Task statement:
Reproduce the passage about returning to Peterculter word for word, from "Thirty minutes later, and" to "half-empty' personality talking.".

Source document:
++++++

Thirty minutes later, and almost fifteen years including university time away, I was back in the village of Peterculter (pronounced 'Peter-kooter') where I had spent my childhood. Funny thing was, I was now seeing the place, smelling the smells and hearing the noises of a place I had long forgotten. It all seemed so different after all this time. As a child, the countryside that lay at our doorstep seemed immense and never-ending. Now, it was just a few fields and hills. Our house that had stood rooted in heavy granite that seemed gargantuan as a gangly eight-year-old seemed almost small and claustrophobic. Clearly, I was still seeing my surroundings through the eyes of a child and not the thirty-three year-old I am now.
I wasn't sure whether to be disappointed or elated. It did initially seem like an anti-climax having returned but that was just my 'glass half-empty' personality talking.
I stayed at home for two months. The first time I had slept in my own bed for over a decade. I walked the old railway line below the house that I used to take my childhood dog endless walks on, I climbed down the slopes to the River Dee that seemed like traversing mountains as a schoolboy. I went to the village library that I'd spent many an evening in after school reading comics rather that do schoolwork. I saw old ropes hanging from trees I had once swung from. There were so many memories of this place that I had forgotten but had forced themselves to the front of my mind now that I was here. I smiled. Now I was seeing the place as 'half-full'. Why? In my opinion, I suppose it all comes down to your roots. The sense of attachment. I had been city-surfing since I had left school -- after seventeen years growing up in one village, it was as if I couldn't stay in one place for long -- the next sixteen years were spent in nine different cities split between England and America, all of which were spent single. My home of birth represented much more than just where I had created my childhood memories. It represented my only memory of family, of safety, of security and of consistency. The time beyond that had been of the exact opposite.
It was good to be home. I had missed it, more than I had cared to imagine. I had learned my lesson -- never forget your roots.

++++++

Data section:
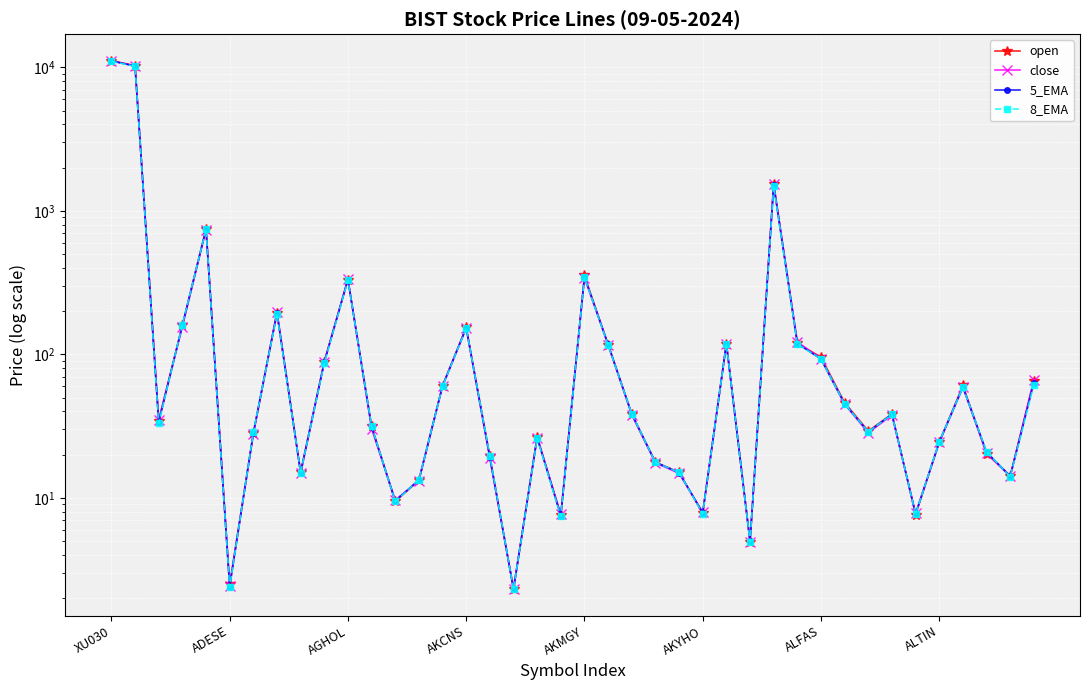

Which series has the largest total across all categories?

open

++++++

Answer to this task:
Thirty minutes later, and almost fifteen years including university time away, I was back in the village of Peterculter (pronounced 'Peter-kooter') where I had spent my childhood. Funny thing was, I was now seeing the place, smelling the smells and hearing the noises of a place I had long forgotten. It all seemed so different after all this time. As a child, the countryside that lay at our doorstep seemed immense and never-ending. Now, it was just a few fields and hills. Our house that had stood rooted in heavy granite that seemed gargantuan as a gangly eight-year-old seemed almost small and claustrophobic. Clearly, I was still seeing my surroundings through the eyes of a child and not the thirty-three year-old I am now.
I wasn't sure whether to be disappointed or elated. It did initially seem like an anti-climax having returned but that was just my 'glass half-empty' personality talking.